Lei incrociò ancora una volta le braccia, poi fece per dare una nuova boccata alla sigaretta.
Lui le si avvicinò piano. Gliela strappò dalle mani lentamente, la gettò a terra, spegnendola con il tacco di uno stivale.

- "Hermione... vieni qui!"

Glielo disse, e la strinse.
Con tutta la forza che gli concedevano le braccia, lasciando che fosse la sua pelle a raccontarle la storia che non riusciva a lasciar uscire, lasciando che fosse il battito del suo cuore a ribadirle quanto per lui fosse diventata necessaria, quanto niente al mondo avrebbe più potuto mettersi tra lui e un amore di cui non sapeva parlare, ma che gli strappava l'anima, la faceva evadere dalla prigione delle costole e la faceva librare in alto, così vicino alla libertà da rendergli difficoltoso il respiro e più tollerabile il passato.

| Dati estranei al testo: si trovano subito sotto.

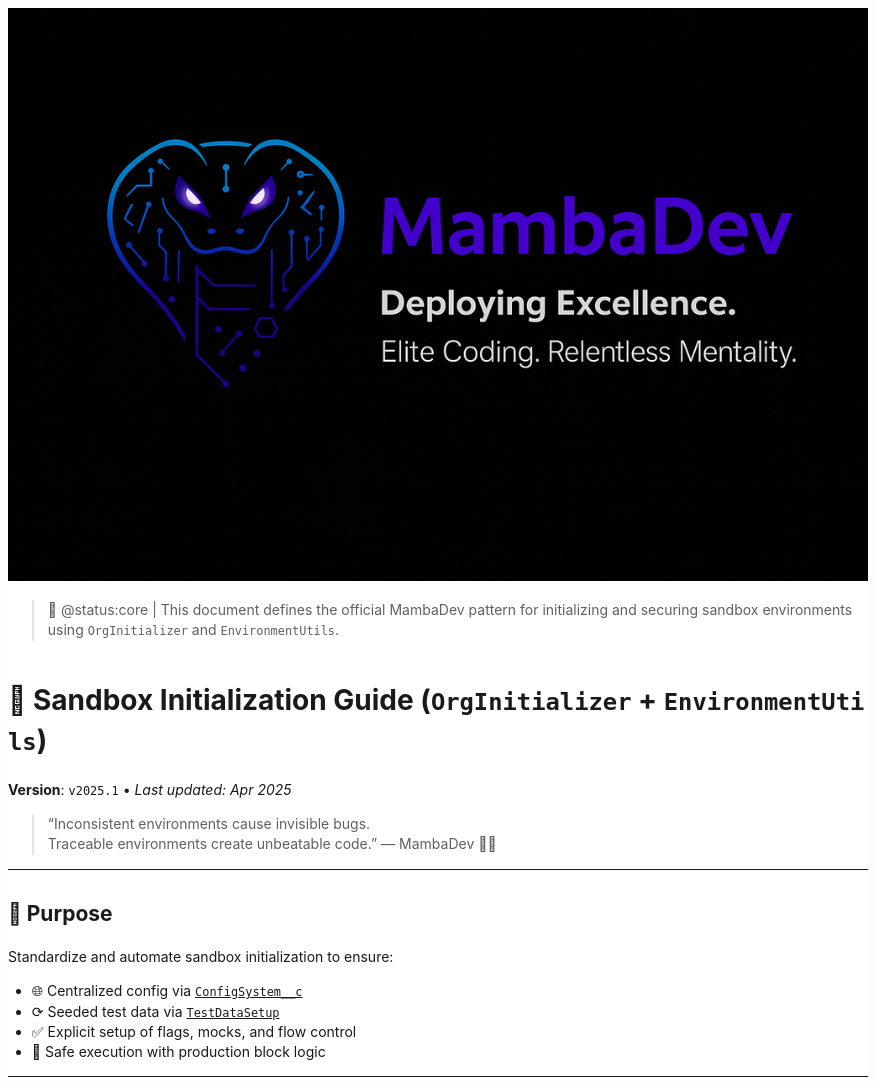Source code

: <p align="center">
  <img src="https://raw.githubusercontent.com/leogbo/mambadev-guides/main/static/img/github_banner_mambadev.png" alt="MambaDev Banner" width="100%" />
</p>

> 🧱 @status:core | This document defines the official MambaDev pattern for initializing and securing sandbox environments using `OrgInitializer` and `EnvironmentUtils`.

# 🧱 Sandbox Initialization Guide (`OrgInitializer` + `EnvironmentUtils`)  
**Version**: `v2025.1` • _Last updated: Apr 2025_

> “Inconsistent environments cause invisible bugs.  
> Traceable environments create unbeatable code.” — MambaDev 🧠🔥

---

## 🌟 Purpose

Standardize and automate sandbox initialization to ensure:

- 🌐 Centralized config via [`ConfigSystem__c`](/docs/apex/logging/config-system.md)
- ⟳ Seeded test data via [`TestDataSetup`](https://github.com/leogbo/mambadev-guides/blob/main/src/classes/test-data-setup.cls)
- ✅ Explicit setup of flags, mocks, and flow control
- 🔐 Safe execution with production block logic

---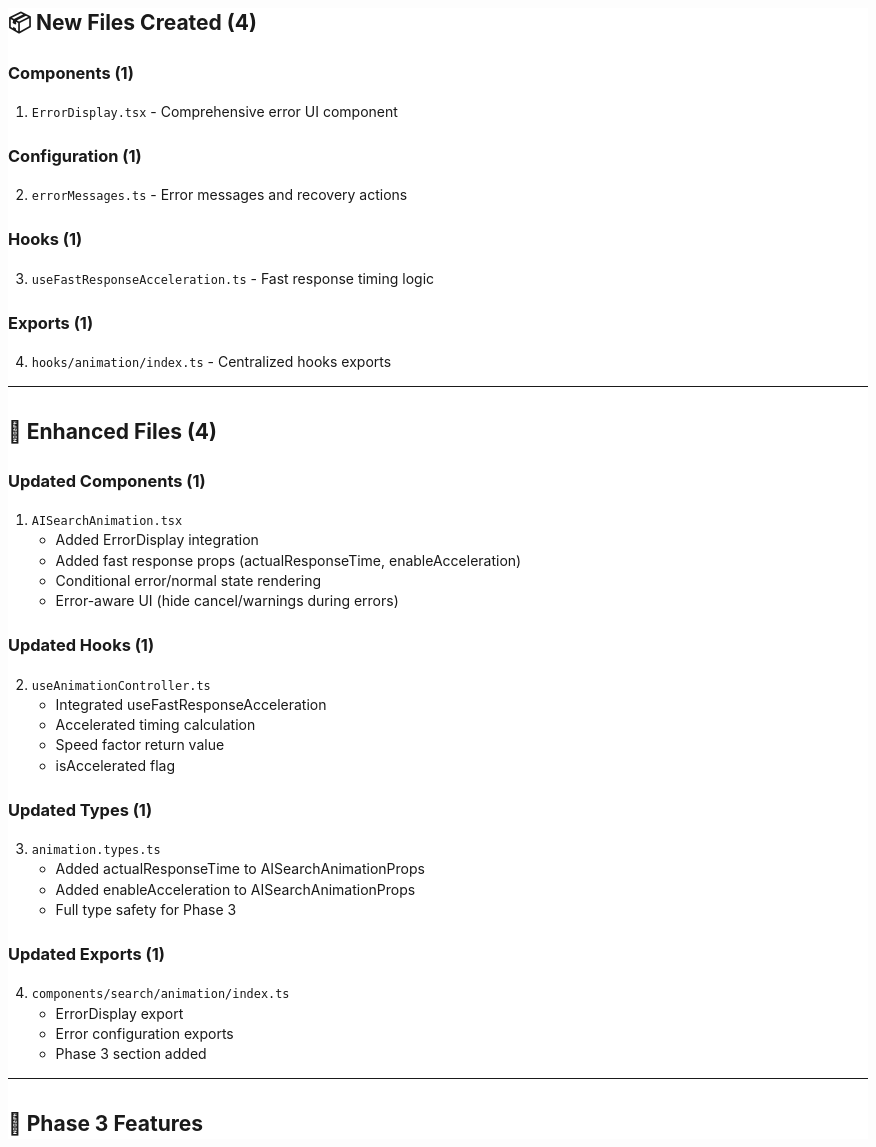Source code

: 
## 📦 New Files Created (4)

### Components (1)
1. `ErrorDisplay.tsx` - Comprehensive error UI component

### Configuration (1)
2. `errorMessages.ts` - Error messages and recovery actions

### Hooks (1)
3. `useFastResponseAcceleration.ts` - Fast response timing logic

### Exports (1)
4. `hooks/animation/index.ts` - Centralized hooks exports

---

## 🔧 Enhanced Files (4)

### Updated Components (1)
1. `AISearchAnimation.tsx`
   - Added ErrorDisplay integration
   - Added fast response props (actualResponseTime, enableAcceleration)
   - Conditional error/normal state rendering
   - Error-aware UI (hide cancel/warnings during errors)

### Updated Hooks (1)
2. `useAnimationController.ts`
   - Integrated useFastResponseAcceleration
   - Accelerated timing calculation
   - Speed factor return value
   - isAccelerated flag

### Updated Types (1)
3. `animation.types.ts`
   - Added actualResponseTime to AISearchAnimationProps
   - Added enableAcceleration to AISearchAnimationProps
   - Full type safety for Phase 3

### Updated Exports (1)
4. `components/search/animation/index.ts`
   - ErrorDisplay export
   - Error configuration exports
   - Phase 3 section added

---

## 🎨 Phase 3 Features
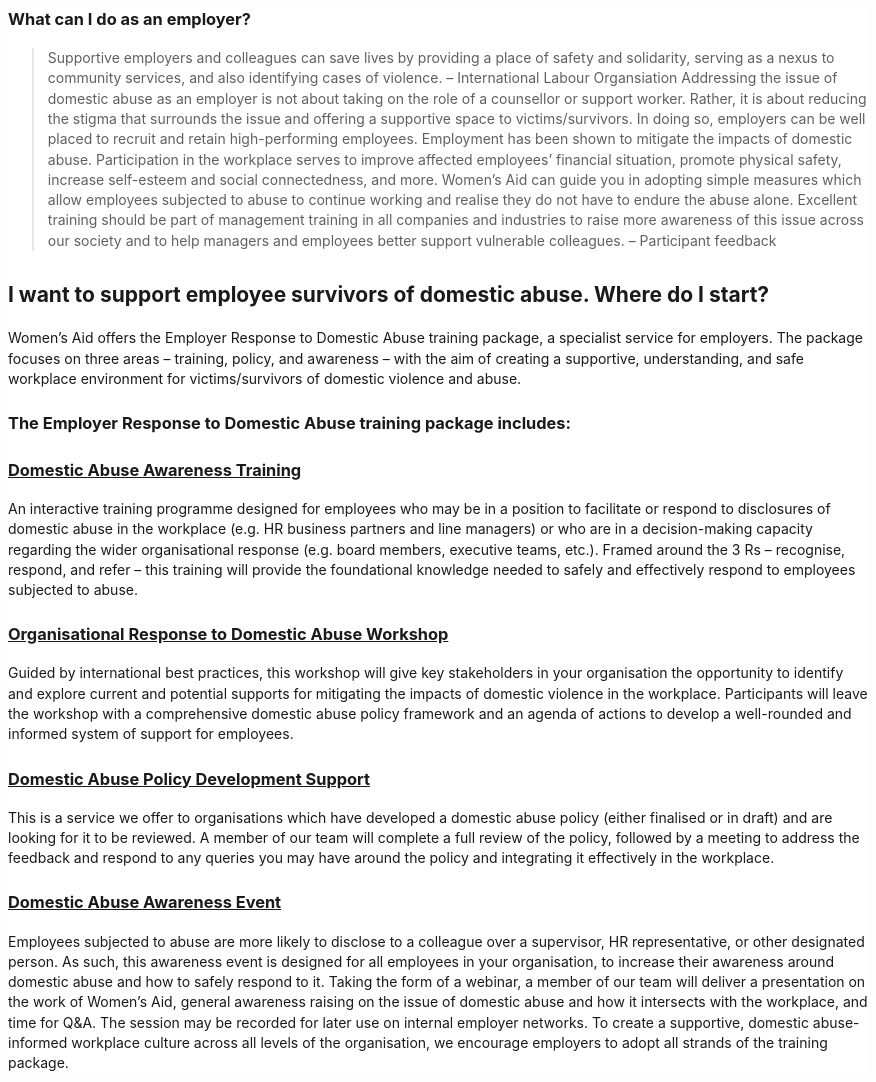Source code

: 
### What can I do as an employer?
> Supportive employers and colleagues can save lives by providing a place of safety and solidarity, serving as a nexus to community services, and also identifying cases of violence. – International Labour Organsiation
Addressing the issue of domestic abuse as an employer is not about taking on the role of a counsellor or support worker. Rather, it is about reducing the stigma that surrounds the issue and offering a supportive space to victims/survivors. In doing so, employers can be well placed to recruit and retain high-performing employees.
Employment has been shown to mitigate the impacts of domestic abuse. Participation in the workplace serves to improve affected employees’ financial situation, promote physical safety, increase self-esteem and social connectedness, and more. Women’s Aid can guide you in adopting simple measures which allow employees subjected to abuse to continue working and realise they do not have to endure the abuse alone.
> Excellent training should be part of management training in all companies and industries to raise more awareness of this issue across our society and to help managers and employees better support vulnerable colleagues. – Participant feedback
## I want to support employee survivors of domestic abuse. Where do I start?
Women’s Aid offers the Employer Response to Domestic Abuse training package, a specialist service for employers. The package focuses on three areas – training, policy, and awareness – with the aim of creating a supportive, understanding, and safe workplace environment for victims/survivors of domestic violence and abuse.
### The Employer Response to Domestic Abuse training package includes:
### [Domestic Abuse Awareness Training](https://www.womensaid.ie/get-training/support-for-employers/#collapse0)
An interactive training programme designed for employees who may be in a position to facilitate or respond to disclosures of domestic abuse in the workplace (e.g. HR business partners and line managers) or who are in a decision-making capacity regarding the wider organisational response (e.g. board members, executive teams, etc.).
Framed around the 3 Rs – recognise, respond, and refer – this training will provide the foundational knowledge needed to safely and effectively respond to employees subjected to abuse.
### [Organisational Response to Domestic Abuse Workshop](https://www.womensaid.ie/get-training/support-for-employers/#collapse1)
Guided by international best practices, this workshop will give key stakeholders in your organisation the opportunity to identify and explore current and potential supports for mitigating the impacts of domestic violence in the workplace.
Participants will leave the workshop with a comprehensive domestic abuse policy framework and an agenda of actions to develop a well-rounded and informed system of support for employees.
### [Domestic Abuse Policy Development Support](https://www.womensaid.ie/get-training/support-for-employers/#collapse2)
This is a service we offer to organisations which have developed a domestic abuse policy (either finalised or in draft) and are looking for it to be reviewed.
A member of our team will complete a full review of the policy, followed by a meeting to address the feedback and respond to any queries you may have around the policy and integrating it effectively in the workplace.
### [Domestic Abuse Awareness Event](https://www.womensaid.ie/get-training/support-for-employers/#collapse3)
Employees subjected to abuse are more likely to disclose to a colleague over a supervisor, HR representative, or other designated person. As such, this awareness event is designed for all employees in your organisation, to increase their awareness around domestic abuse and how to safely respond to it.
Taking the form of a webinar, a member of our team will deliver a presentation on the work of Women’s Aid, general awareness raising on the issue of domestic abuse and how it intersects with the workplace, and time for Q&A. The session may be recorded for later use on internal employer networks.
To create a supportive, domestic abuse-informed workplace culture across all levels of the organisation, we encourage employers to adopt all strands of the training package.
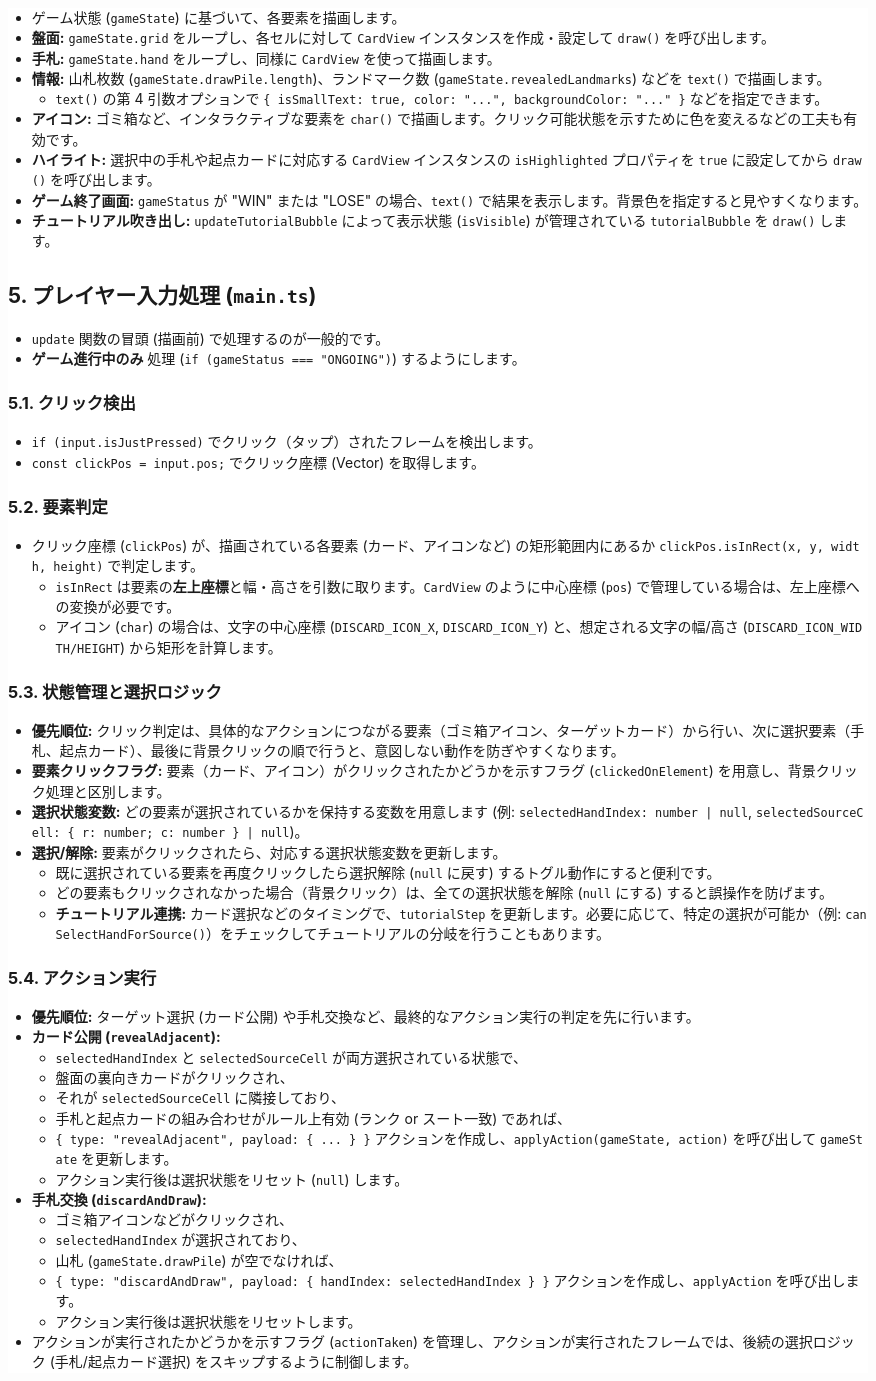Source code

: - ゲーム状態 (`gameState`) に基づいて、各要素を描画します。
- **盤面:** `gameState.grid` をループし、各セルに対して `CardView` インスタンスを作成・設定して `draw()` を呼び出します。
- **手札:** `gameState.hand` をループし、同様に `CardView` を使って描画します。
- **情報:** 山札枚数 (`gameState.drawPile.length`)、ランドマーク数 (`gameState.revealedLandmarks`) などを `text()` で描画します。
  - `text()` の第 4 引数オプションで `{ isSmallText: true, color: "...", backgroundColor: "..." }` などを指定できます。
- **アイコン:** ゴミ箱など、インタラクティブな要素を `char()` で描画します。クリック可能状態を示すために色を変えるなどの工夫も有効です。
- **ハイライト:** 選択中の手札や起点カードに対応する `CardView` インスタンスの `isHighlighted` プロパティを `true` に設定してから `draw()` を呼び出します。
- **ゲーム終了画面:** `gameStatus` が "WIN" または "LOSE" の場合、`text()` で結果を表示します。背景色を指定すると見やすくなります。
- **チュートリアル吹き出し:** `updateTutorialBubble` によって表示状態 (`isVisible`) が管理されている `tutorialBubble` を `draw()` します。

## 5. プレイヤー入力処理 (`main.ts`)

- `update` 関数の冒頭 (描画前) で処理するのが一般的です。
- **ゲーム進行中のみ** 処理 (`if (gameStatus === "ONGOING")`) するようにします。

### 5.1. クリック検出

- `if (input.isJustPressed)` でクリック（タップ）されたフレームを検出します。
- `const clickPos = input.pos;` でクリック座標 (Vector) を取得します。

### 5.2. 要素判定

- クリック座標 (`clickPos`) が、描画されている各要素 (カード、アイコンなど) の矩形範囲内にあるか `clickPos.isInRect(x, y, width, height)` で判定します。
  - `isInRect` は要素の**左上座標**と幅・高さを引数に取ります。`CardView` のように中心座標 (`pos`) で管理している場合は、左上座標への変換が必要です。
  - アイコン (`char`) の場合は、文字の中心座標 (`DISCARD_ICON_X`, `DISCARD_ICON_Y`) と、想定される文字の幅/高さ (`DISCARD_ICON_WIDTH/HEIGHT`) から矩形を計算します。

### 5.3. 状態管理と選択ロジック

- **優先順位:** クリック判定は、具体的なアクションにつながる要素（ゴミ箱アイコン、ターゲットカード）から行い、次に選択要素（手札、起点カード）、最後に背景クリックの順で行うと、意図しない動作を防ぎやすくなります。
- **要素クリックフラグ:** 要素（カード、アイコン）がクリックされたかどうかを示すフラグ (`clickedOnElement`) を用意し、背景クリック処理と区別します。
- **選択状態変数:** どの要素が選択されているかを保持する変数を用意します (例: `selectedHandIndex: number | null`, `selectedSourceCell: { r: number; c: number } | null`)。
- **選択/解除:** 要素がクリックされたら、対応する選択状態変数を更新します。
  - 既に選択されている要素を再度クリックしたら選択解除 (`null` に戻す) するトグル動作にすると便利です。
  - どの要素もクリックされなかった場合（背景クリック）は、全ての選択状態を解除 (`null` にする) すると誤操作を防げます。
  - **チュートリアル連携:** カード選択などのタイミングで、`tutorialStep` を更新します。必要に応じて、特定の選択が可能か（例: `canSelectHandForSource()`）をチェックしてチュートリアルの分岐を行うこともあります。

### 5.4. アクション実行

- **優先順位:** ターゲット選択 (カード公開) や手札交換など、最終的なアクション実行の判定を先に行います。
- **カード公開 (`revealAdjacent`):**
  - `selectedHandIndex` と `selectedSourceCell` が両方選択されている状態で、
  - 盤面の裏向きカードがクリックされ、
  - それが `selectedSourceCell` に隣接しており、
  - 手札と起点カードの組み合わせがルール上有効 (ランク or スート一致) であれば、
  - `{ type: "revealAdjacent", payload: { ... } }` アクションを作成し、`applyAction(gameState, action)` を呼び出して `gameState` を更新します。
  - アクション実行後は選択状態をリセット (`null`) します。
- **手札交換 (`discardAndDraw`):**
  - ゴミ箱アイコンなどがクリックされ、
  - `selectedHandIndex` が選択されており、
  - 山札 (`gameState.drawPile`) が空でなければ、
  - `{ type: "discardAndDraw", payload: { handIndex: selectedHandIndex } }` アクションを作成し、`applyAction` を呼び出します。
  - アクション実行後は選択状態をリセットします。
- アクションが実行されたかどうかを示すフラグ (`actionTaken`) を管理し、アクションが実行されたフレームでは、後続の選択ロジック (手札/起点カード選択) をスキップするように制御します。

- "Hai coniugato male il tempo della tua domanda, Hermione. Lo hai coniugato male!"

Glielo ripetè sulla tempia, abbandonandole un bacio sulla fronte e chiedendole il permesso di scendere sulle guance, sulla bocca, poi sul collo.
E infine giù, fino al seno, dove il respiro di lei si faceva tangibile sotto la pelle.
No, non sapeva parlare Severus Piton.
Ma sapeva amarla.
E l'avrebbe amata ancora, lì, sulla scrivania del suo ufficio, tra le carte spiegazzate e una bottiglia di whisky che aveva sempre fatto loro da diversivo.
Le avrebbe detto con le carezze del suo corpo tutto quello che si ostinava a non uscirgli dalle labbra.
Perché non c'era più nessuna guerra che valeva la pena di vincere, nessun riscatto che valeva la pena di cercare, senza di lei a respirargli accanto.
E questo Severus Piton lo sapeva.
E voleva che lo sapesse anche lei.
Che lo sentisse nelle sue dita, che lo leggesse nei suoi occhi e che se lo imprimesse nella mente tanto a fondo da non riuscire più a dimenticarlo.